Let me go back to Analytics and here I am. Here you would go into any resource that you want to configure that batch file on. In other words, whatever resources you would want to be notified about in Slack when an alarm triggers related to them.
For instance, here I am going to go into an ‘ArcGIS Servers,’ and these are the default settings that apply to all ArcGIS servers, not just one. I’ll go to ‘Alarms’ right now; I could look at the response time alarm for all my ArcGIS Servers and here I have ‘slack.bat’ selected. You can see any of the batch files that I have in that directory were also displayed here, but I could also go into another one, where I don’t have it currently selected. Hit save, and now whenever a CPU usage alarm is triggered on any ArcGIS servers, I’m going to be notified in my Slack channel when that occurs. That’s how you can set up Analytics to automatically relay triggered alarm information into a Slack channel.
Next, I’m going to briefly demonstrate how to restart an ArcGIS server when we detect it is unavailable or down.
For that, I’m going to go back to my remote server and so the approach we are going to go with for this, is it we want to restart the actual ArcGIS server process on the ArcGIS Server. To do this, it would basically be the equivalent of going to the task manager on that machine and stopping the ArcGIS Server service and then starting up again and hoping that that will resolve whatever issues are currently occurring in the environment.
This is a bit of an inelegant approach to actually fixing ArcGIS Server, but because we’re trying to do something remotely, this is our best effort for trying to resolve the issue.
What I’ve done here, is I’ve already downloaded a batch file that is responsible for restarting the service, and so you would just provide the machine name and the service that you wish to restart. The way that this batch file works is that it first stops the service, I can see sc – stop, waits until that service has stopped and then starts the service again by sc – start.
The reason you need a proper batch file with all this extra logic in, is that sc – stop and start or asynchronous operations and you really need to wait until the service is either stopped or started before you then perform the next action.

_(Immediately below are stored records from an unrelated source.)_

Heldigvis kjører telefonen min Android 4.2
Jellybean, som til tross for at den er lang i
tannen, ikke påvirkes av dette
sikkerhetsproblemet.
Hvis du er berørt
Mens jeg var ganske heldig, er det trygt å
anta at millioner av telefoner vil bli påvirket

So, this isn’t the actual batch file that I’m going to reference from Analytics; instead I have this other one, ‘restart_service.bat,’ and this is calling my other batch file along with the parameters for the server name, as well as the service name that I wish to restart, which is just ‘ArcGIS Server’ in this case. So I’ve created both of these batch files, I’ve copied them to the ‘Scripts’ directory, it’s really only important to copy this file to the Scripts directory because that’s what I’m going to link to, the other one can be anywhere as long as you reference it correctly from this file.

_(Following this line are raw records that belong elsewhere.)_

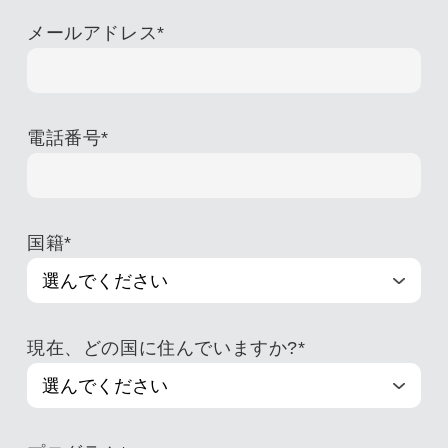
メールアドレス
*
電話番号
*
国籍
*
現在、どの国に住んでいますか?
*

Now I’m going to go back into Analytics and actually link that batch file to the ArcGIS Server. So, I’m going to go to the ArcGIS Server in question, this 1071 ArcGIS Server. I’ll just go into ‘Alarms,’ and in this case, I only really care about setting the batch file on the request failure alarm, I’m not bothered if it takes a while to respond or if it is using a lot of CPU memory. I’m going to edit this, and as you can see, I’ve already set this up. So, I’ve overridden the default settings, and then I selected this batch file, and then hit ‘Save.’
Whenever that alarm is next triggered, what’s going to happen is that the batch file will be executed and we’re going to try to restart that ArcGIS Server process remotely and hopefully that’s going to fix any lingering issues.
That concludes this Tech Tip. I hope you’ve learned how useful it is to run a batch script when an alarm triggers in Analytics.
Thanks for watching and happy scripting!”